En architecture comme en cuisine, on remarque l’influence des régions voisines de Lille, notamment picarde et flamandes. On le voit notamment par la cuisine de nombreux plats à la bière. La ville était un important centre de marques locales de bières, mais aujourd’hui, Lille n’accueille presque plus de brasseries.

Voici trois plats de la région, que l’on peut déguster à Lille, accompagnés de bière ou l'utilisant :

Parmi les autres plats qui font la réputation de Lille, on peut également citer :

  • le petit salé, assez proche du potjevleesch, mais seulement composé de morceaux de viande de porc (par ex.: poitrine, palette, jambonneau, échine...) ;
  • et bien sûr, les moules-frites, très populaires au moment de la braderie de Lille.

Les sucreries sont, pour beaucoup, réalisées à partir de vergeoise, un sucre que l’on extrait de la betterave, une plante cultivée dans le Nord-Pas-de-Calais. On citera, par exemple, la tarte au sucre, les gaufres lilloises ou même, les babeluttes, qui sont des sortes de caramels. Avec la vergeoise, on fabrique aussi les spéculoos qui proviennent de Belgique et des Pays-Bas.

Le café est très consommé à Lille et, en dehors de la bière, il y a une autre boisson alcoolisée typique de Lille : le genièvre, un alcool fort, aromatisé aux fruits. Il est encore produit dans les villes voisines de Lille que sont Loos et Wambrechies. Lorsque l’on mélange le genièvre avec le café, on obtient ce que l’on appelle une bistouille.

Personnalités[modifier | modifier le wikicode]

De nombreuses personnalités politiques historiques sont nées ou ont vécu à Lille. Les plus célèbres sont Louis Faidherbe qui y est né en 1818 et Charles de Gaulle, qui, lui, y est né en 1890 et dont la maison natale est aujourd’hui un musée.

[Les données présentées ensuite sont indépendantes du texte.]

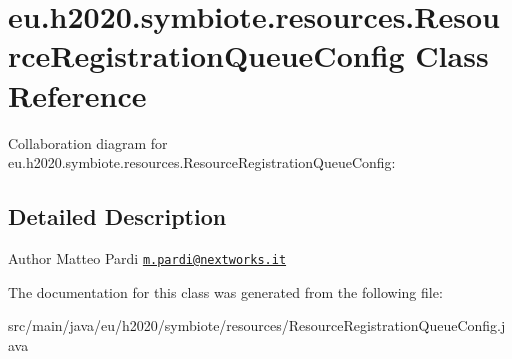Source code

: \hypertarget{classeu_1_1h2020_1_1symbiote_1_1resources_1_1ResourceRegistrationQueueConfig}{}\section{eu.\+h2020.\+symbiote.\+resources.\+Resource\+Registration\+Queue\+Config Class Reference}
\label{classeu_1_1h2020_1_1symbiote_1_1resources_1_1ResourceRegistrationQueueConfig}


Collaboration diagram for eu.\+h2020.\+symbiote.\+resources.\+Resource\+Registration\+Queue\+Config\+:


\subsection{Detailed Description}
\begin{DoxyAuthor}{Author}
Matteo Pardi \href{mailto:m.pardi@nextworks.it}{\tt m.\+pardi@nextworks.\+it} 
\end{DoxyAuthor}


The documentation for this class was generated from the following file\+:\begin{DoxyCompactItemize}
\item 
src/main/java/eu/h2020/symbiote/resources/Resource\+Registration\+Queue\+Config.\+java\end{DoxyCompactItemize}
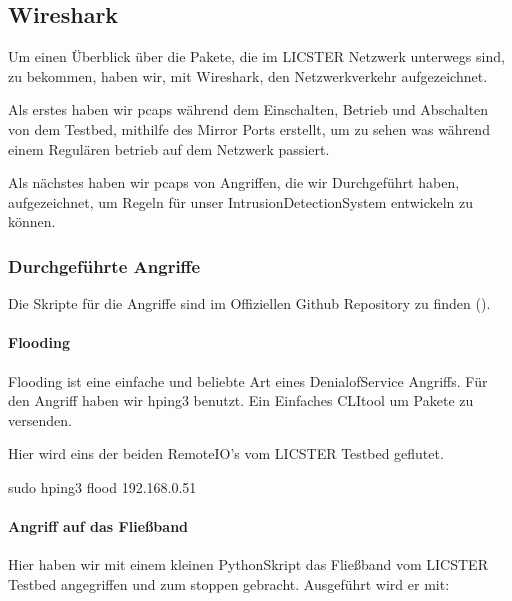 \documentclass[letterpaper,10pt,ngerman]{sphinxmanual}
\begin{document}
\subsection{Wireshark}
\label{\detokenize{ids:wireshark}}
Um einen Überblick über die Pakete, die im LICSTER Netzwerk unterwegs sind, zu
bekommen, haben wir, mit Wireshark, den Netzwerkverkehr aufgezeichnet.

Als erstes haben wir pcaps während dem Einschalten, Betrieb und Abschalten von dem Testbed, mithilfe des Mirror Ports erstellt,
um zu sehen was während einem Regulären betrieb auf dem Netzwerk passiert.

\noindent{}

Als nächstes haben wir pcaps von Angriffen, die wir Durchgeführt haben, aufgezeichnet, um Regeln für unser Intrusion\sphinxhyphen{}Detection\sphinxhyphen{}System entwickeln zu können.

\noindent{}


\subsubsection{Durchgeführte Angriffe}
\label{\detokenize{ids:durchgefuhrte-angriffe}}
Die Skripte für die Angriffe sind im Offiziellen Github Repository zu finden ().


\paragraph{Flooding}
\label{\detokenize{ids:flooding}}
Flooding ist eine einfache und beliebte Art eines Denial\sphinxhyphen{}of\sphinxhyphen{}Service Angriffs.
Für den Angriff haben wir hping3 benutzt. Ein Einfaches CLI\sphinxhyphen{}tool um Pakete zu versenden.

Hier wird eins der beiden RemoteIO’s vom LICSTER Testbed geflutet.

\begin{sphinxVerbatim}[commandchars=\\\{\}]
\PYGZdl{} sudo hping3 \PYGZhy{}\PYGZhy{}flood 192.168.0.51
\end{sphinxVerbatim}


\paragraph{Angriff auf das Fließband}
\label{\detokenize{ids:angriff-auf-das-flieszband}}
Hier haben wir mit einem kleinen Python\sphinxhyphen{}Skript das Fließband vom LICSTER Testbed angegriffen und zum stoppen gebracht.
Ausgeführt wird er mit:
\end{document}
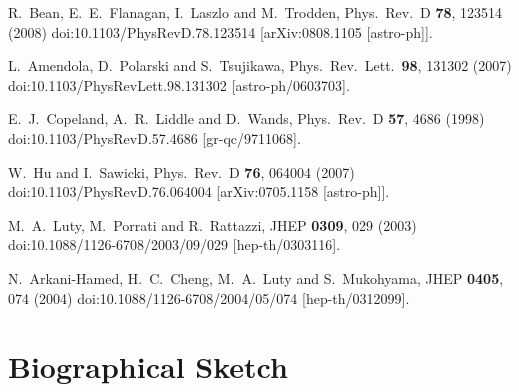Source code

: \documentclass[useAMS,12pt]{article}
\begin{document}
\begin{thebibliography}{}
  R.~Bean, E.~E.~Flanagan, I.~Laszlo and M.~Trodden,
  Phys.\ Rev.\ D {\bf 78}, 123514 (2008)
  doi:10.1103/PhysRevD.78.123514
  [arXiv:0808.1105 [astro-ph]].


  L.~Amendola, D.~Polarski and S.~Tsujikawa,
  Phys.\ Rev.\ Lett.\  {\bf 98}, 131302 (2007)
  doi:10.1103/PhysRevLett.98.131302
  [astro-ph/0603703].


  E.~J.~Copeland, A.~R.~Liddle and D.~Wands,
  Phys.\ Rev.\ D {\bf 57}, 4686 (1998)
  doi:10.1103/PhysRevD.57.4686
  [gr-qc/9711068].


  W.~Hu and I.~Sawicki,
  Phys.\ Rev.\ D {\bf 76}, 064004 (2007)
  doi:10.1103/PhysRevD.76.064004
  [arXiv:0705.1158 [astro-ph]].


  M.~A.~Luty, M.~Porrati and R.~Rattazzi,
  JHEP {\bf 0309}, 029 (2003)
  doi:10.1088/1126-6708/2003/09/029
  [hep-th/0303116].


  N.~Arkani-Hamed, H.~C.~Cheng, M.~A.~Luty and S.~Mukohyama,
  JHEP {\bf 0405}, 074 (2004)
  doi:10.1088/1126-6708/2004/05/074
  [hep-th/0312099].
  
  \end{thebibliography}
\endgroup


\newpage
\section{Biographical Sketch}
\end{document}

Du côté des scientifiques, on notera que Louis Pasteur est professeur de chimie et doyen de la faculté des sciences de la ville de 1854 à 1857. Il fonde d’ailleurs l’Institut Pasteur de Lille, qui est l’un des plus grands après celui de Paris. C’est dans cet institut que les scientifiques Albert Calmette et Camille Guérin mettront au point au début du XXe siècle le BCG, un vaccin contre la tuberculose.

C'est à Lille que sont nés les peintres Wallerant Vaillant, Jean-Baptiste Monnoyer, Carolus Duran, Emile Bernard, François Fauck. Ainsi que les sculpteurs Agathon Leonard, Villanis, René Leleu, Emile Morlaix, Gérard Choain, le musicien compositeur Édouard Lalo, le poète Albert Samain et le réalisateur Julien Duvivier.

Un certain nombre d’artistes ont séjourné plus ou moins longtemps à Lille. C’est le cas de peintres comme Jan Van Eyck, Jacques Daret, Louis Joseph Watteau et François Watteau, de musiciens comme Pierre Degeyter, compositeur de la musique de L'Internationale, ou d'écrivains comme Marguerite Yourcenar.

On peut citer également des personnalités plus contemporaines comme l’acteur Philippe Noiret, l'actrice Anaïs Demoustier, l’écrivain Alain Decaux, l'humoriste Maxime, les footballeurs Didier Six et Gaël Kakuta, ou encore le reporter et écologiste Nicolas Hulot.